• _TASK PROMPT_
Take the lines below between the one holding "wooden table | 710" and the one holding "the chestnut at x1=51", inclusive, and copy them exactly. Add nothing.

___ GIVEN INFORMATION ___

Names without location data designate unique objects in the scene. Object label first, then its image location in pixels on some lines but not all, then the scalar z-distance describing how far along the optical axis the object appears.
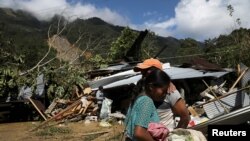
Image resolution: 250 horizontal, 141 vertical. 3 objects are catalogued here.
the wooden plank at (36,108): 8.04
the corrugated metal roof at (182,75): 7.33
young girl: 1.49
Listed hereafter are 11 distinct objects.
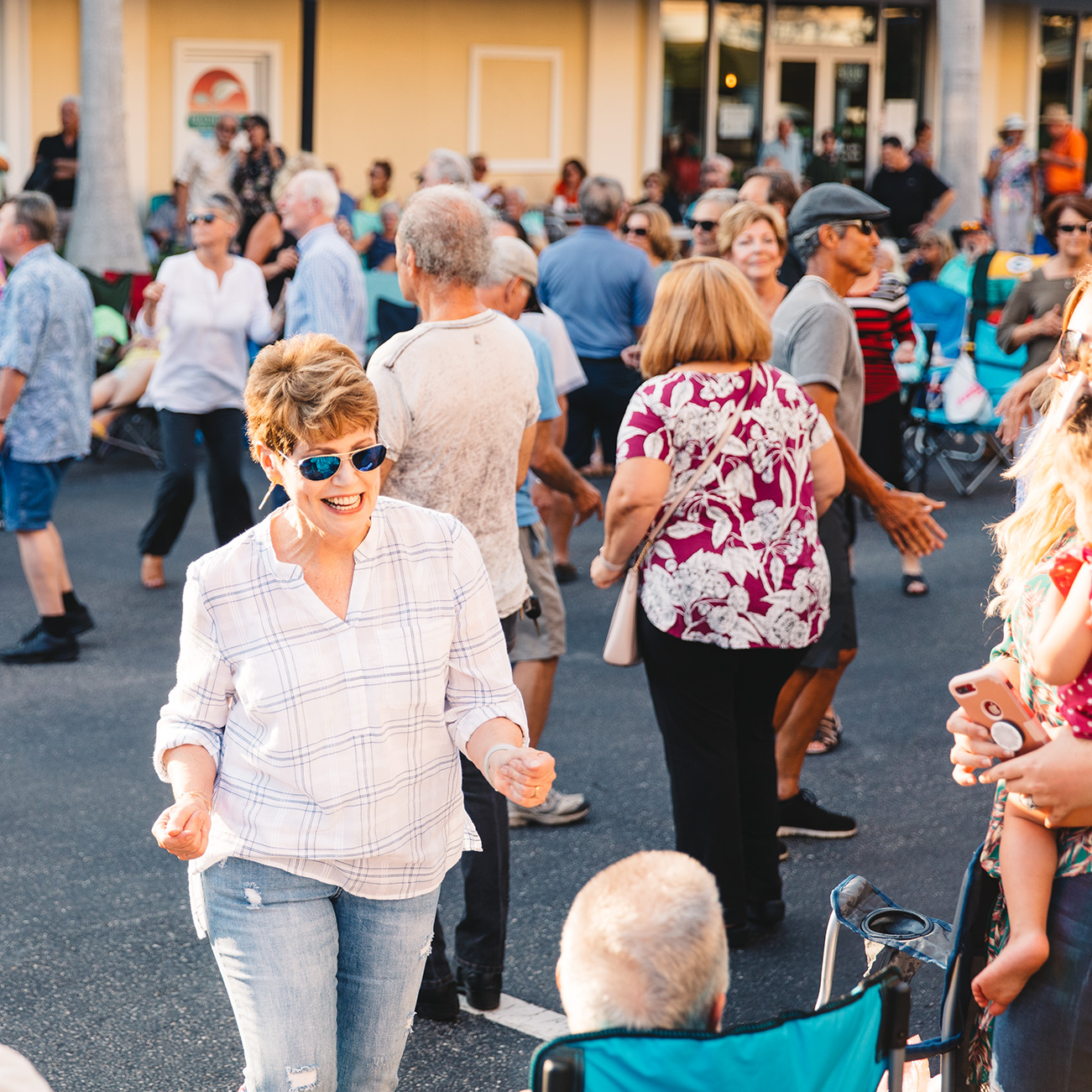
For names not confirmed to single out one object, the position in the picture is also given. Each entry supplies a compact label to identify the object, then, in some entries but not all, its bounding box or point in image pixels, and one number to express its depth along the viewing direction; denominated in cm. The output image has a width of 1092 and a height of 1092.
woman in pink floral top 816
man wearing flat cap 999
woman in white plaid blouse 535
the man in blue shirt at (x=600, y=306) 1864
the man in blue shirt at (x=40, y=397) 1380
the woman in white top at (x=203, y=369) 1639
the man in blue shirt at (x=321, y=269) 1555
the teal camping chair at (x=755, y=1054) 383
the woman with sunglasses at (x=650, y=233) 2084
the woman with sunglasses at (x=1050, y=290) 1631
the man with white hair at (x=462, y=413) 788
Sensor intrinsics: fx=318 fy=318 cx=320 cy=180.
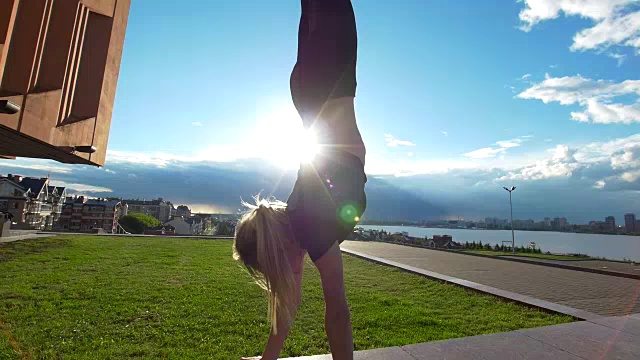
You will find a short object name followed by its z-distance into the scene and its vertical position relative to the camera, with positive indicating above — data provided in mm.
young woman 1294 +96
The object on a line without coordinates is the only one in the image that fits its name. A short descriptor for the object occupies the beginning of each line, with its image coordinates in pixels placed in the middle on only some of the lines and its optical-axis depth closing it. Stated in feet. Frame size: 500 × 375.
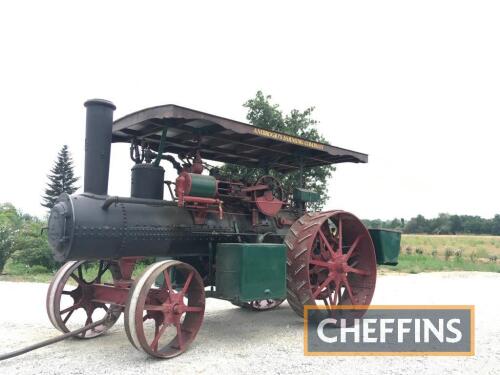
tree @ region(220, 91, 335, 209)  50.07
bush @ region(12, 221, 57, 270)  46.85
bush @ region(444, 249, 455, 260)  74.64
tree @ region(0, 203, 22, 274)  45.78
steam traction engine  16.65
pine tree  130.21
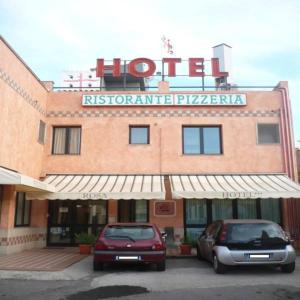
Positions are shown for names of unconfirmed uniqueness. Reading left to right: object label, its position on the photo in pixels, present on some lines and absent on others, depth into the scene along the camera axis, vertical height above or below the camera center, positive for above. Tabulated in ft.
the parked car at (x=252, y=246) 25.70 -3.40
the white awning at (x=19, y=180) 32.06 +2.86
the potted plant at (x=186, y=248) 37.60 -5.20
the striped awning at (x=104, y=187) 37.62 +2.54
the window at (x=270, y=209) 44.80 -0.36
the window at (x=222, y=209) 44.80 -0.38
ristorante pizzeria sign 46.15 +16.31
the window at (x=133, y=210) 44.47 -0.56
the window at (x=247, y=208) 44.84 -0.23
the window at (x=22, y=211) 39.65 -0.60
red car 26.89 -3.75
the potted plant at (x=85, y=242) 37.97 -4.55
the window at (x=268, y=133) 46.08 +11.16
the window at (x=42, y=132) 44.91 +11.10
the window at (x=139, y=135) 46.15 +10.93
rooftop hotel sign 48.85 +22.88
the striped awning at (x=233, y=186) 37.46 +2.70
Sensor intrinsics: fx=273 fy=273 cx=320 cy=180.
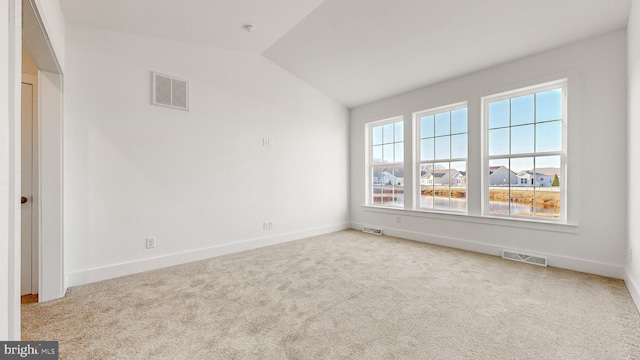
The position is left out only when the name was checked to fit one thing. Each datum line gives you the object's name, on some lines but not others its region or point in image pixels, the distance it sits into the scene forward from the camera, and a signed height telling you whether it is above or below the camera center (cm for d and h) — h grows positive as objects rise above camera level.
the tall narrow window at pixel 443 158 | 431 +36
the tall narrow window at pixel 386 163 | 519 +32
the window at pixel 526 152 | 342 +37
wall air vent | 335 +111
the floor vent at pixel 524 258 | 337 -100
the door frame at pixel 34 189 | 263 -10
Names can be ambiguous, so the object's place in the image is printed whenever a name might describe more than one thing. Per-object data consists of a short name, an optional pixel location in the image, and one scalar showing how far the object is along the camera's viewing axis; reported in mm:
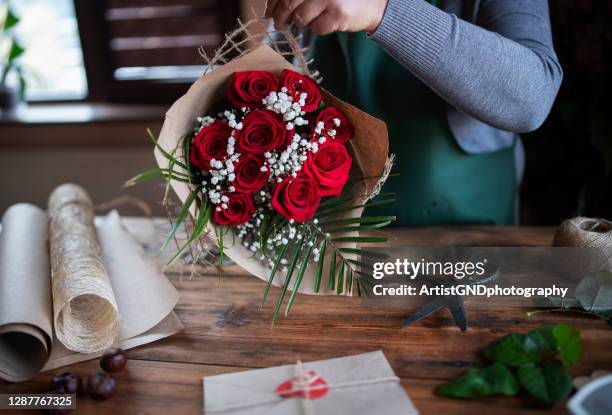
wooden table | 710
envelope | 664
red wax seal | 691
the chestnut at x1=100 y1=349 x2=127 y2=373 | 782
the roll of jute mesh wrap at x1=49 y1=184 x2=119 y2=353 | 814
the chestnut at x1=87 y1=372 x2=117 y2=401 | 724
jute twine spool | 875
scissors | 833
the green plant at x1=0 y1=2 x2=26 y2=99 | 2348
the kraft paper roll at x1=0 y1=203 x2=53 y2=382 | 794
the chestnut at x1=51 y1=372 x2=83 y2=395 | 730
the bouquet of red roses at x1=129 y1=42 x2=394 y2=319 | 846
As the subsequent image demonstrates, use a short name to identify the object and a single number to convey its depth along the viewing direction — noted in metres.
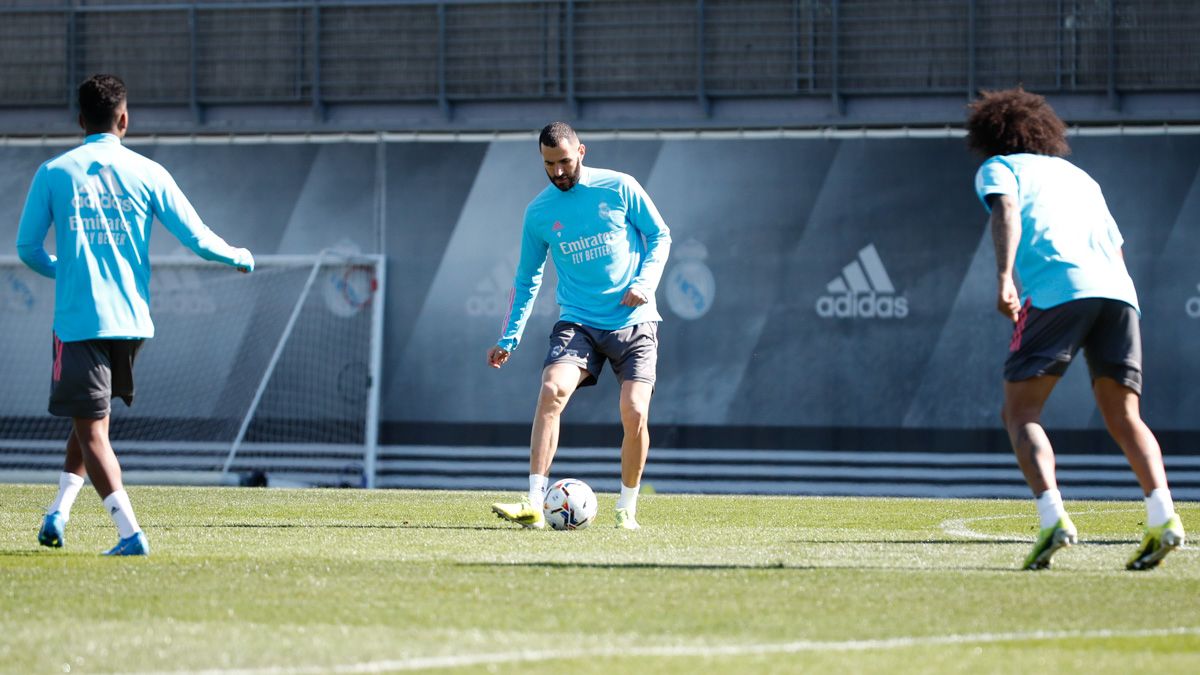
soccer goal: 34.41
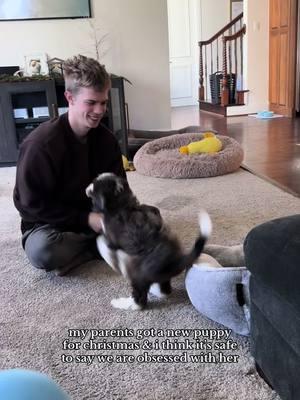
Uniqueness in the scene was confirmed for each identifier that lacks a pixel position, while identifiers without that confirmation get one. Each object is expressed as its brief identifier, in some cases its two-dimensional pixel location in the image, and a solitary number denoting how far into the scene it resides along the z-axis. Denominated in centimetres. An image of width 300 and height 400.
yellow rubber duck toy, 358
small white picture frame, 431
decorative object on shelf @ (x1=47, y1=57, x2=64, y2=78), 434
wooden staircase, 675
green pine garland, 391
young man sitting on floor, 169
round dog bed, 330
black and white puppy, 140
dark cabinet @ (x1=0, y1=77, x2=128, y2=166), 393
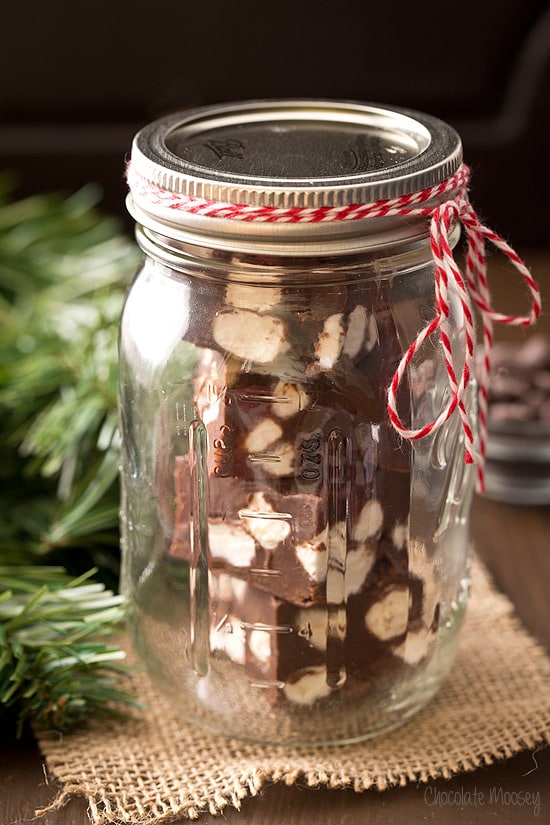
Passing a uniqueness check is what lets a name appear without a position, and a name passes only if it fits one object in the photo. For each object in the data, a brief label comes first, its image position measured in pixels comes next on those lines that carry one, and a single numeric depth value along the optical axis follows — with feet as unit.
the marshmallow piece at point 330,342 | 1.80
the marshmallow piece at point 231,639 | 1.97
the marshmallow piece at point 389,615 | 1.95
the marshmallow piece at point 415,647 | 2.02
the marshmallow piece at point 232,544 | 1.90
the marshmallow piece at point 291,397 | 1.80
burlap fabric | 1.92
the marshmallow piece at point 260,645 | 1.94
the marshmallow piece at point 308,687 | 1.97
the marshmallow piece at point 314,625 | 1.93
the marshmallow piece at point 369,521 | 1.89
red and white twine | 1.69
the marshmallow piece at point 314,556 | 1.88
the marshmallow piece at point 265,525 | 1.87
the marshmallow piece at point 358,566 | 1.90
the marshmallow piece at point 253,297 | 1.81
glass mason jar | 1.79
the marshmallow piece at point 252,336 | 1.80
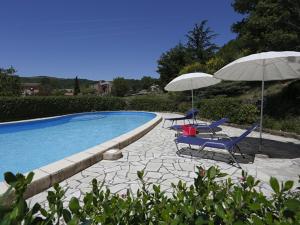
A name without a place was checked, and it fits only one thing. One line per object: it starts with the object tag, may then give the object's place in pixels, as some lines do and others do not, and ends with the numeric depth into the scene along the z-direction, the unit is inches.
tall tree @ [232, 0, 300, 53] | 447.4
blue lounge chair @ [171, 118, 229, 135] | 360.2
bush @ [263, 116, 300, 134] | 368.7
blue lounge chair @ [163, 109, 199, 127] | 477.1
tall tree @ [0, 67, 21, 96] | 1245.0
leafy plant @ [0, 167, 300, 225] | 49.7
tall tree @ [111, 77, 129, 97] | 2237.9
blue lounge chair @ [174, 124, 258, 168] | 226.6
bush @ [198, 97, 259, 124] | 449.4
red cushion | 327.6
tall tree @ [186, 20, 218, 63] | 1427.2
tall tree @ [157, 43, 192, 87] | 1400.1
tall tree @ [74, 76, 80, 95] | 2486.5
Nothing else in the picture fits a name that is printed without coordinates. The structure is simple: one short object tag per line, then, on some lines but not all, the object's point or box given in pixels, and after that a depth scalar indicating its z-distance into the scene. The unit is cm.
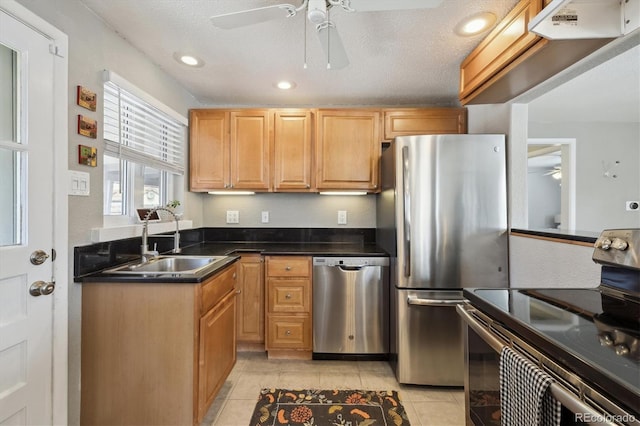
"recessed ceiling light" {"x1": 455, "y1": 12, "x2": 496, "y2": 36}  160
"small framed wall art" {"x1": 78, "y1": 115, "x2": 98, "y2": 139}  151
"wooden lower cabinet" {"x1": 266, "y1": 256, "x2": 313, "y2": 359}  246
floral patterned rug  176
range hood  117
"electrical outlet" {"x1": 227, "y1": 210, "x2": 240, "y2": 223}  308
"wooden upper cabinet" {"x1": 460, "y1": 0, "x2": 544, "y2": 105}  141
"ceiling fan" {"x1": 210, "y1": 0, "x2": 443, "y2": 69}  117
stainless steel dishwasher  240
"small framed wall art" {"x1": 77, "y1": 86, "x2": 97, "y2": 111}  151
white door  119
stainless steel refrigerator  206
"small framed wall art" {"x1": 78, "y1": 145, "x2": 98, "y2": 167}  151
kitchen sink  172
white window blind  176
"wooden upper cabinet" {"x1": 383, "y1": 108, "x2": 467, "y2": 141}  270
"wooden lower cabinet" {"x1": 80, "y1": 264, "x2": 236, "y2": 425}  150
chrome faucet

___

• _FINISHED EXERCISE_
wooden table | 710
envelope | 664
red wax seal | 691
the chestnut at x1=100 y1=349 x2=127 y2=373 | 782
the roll of jute mesh wrap at x1=49 y1=184 x2=119 y2=353 | 814
the chestnut at x1=87 y1=372 x2=117 y2=401 | 724
jute twine spool | 875
scissors | 833
the green plant at x1=0 y1=2 x2=26 y2=99 | 2348
the kraft paper roll at x1=0 y1=203 x2=53 y2=382 | 794
the chestnut at x1=51 y1=372 x2=83 y2=395 | 730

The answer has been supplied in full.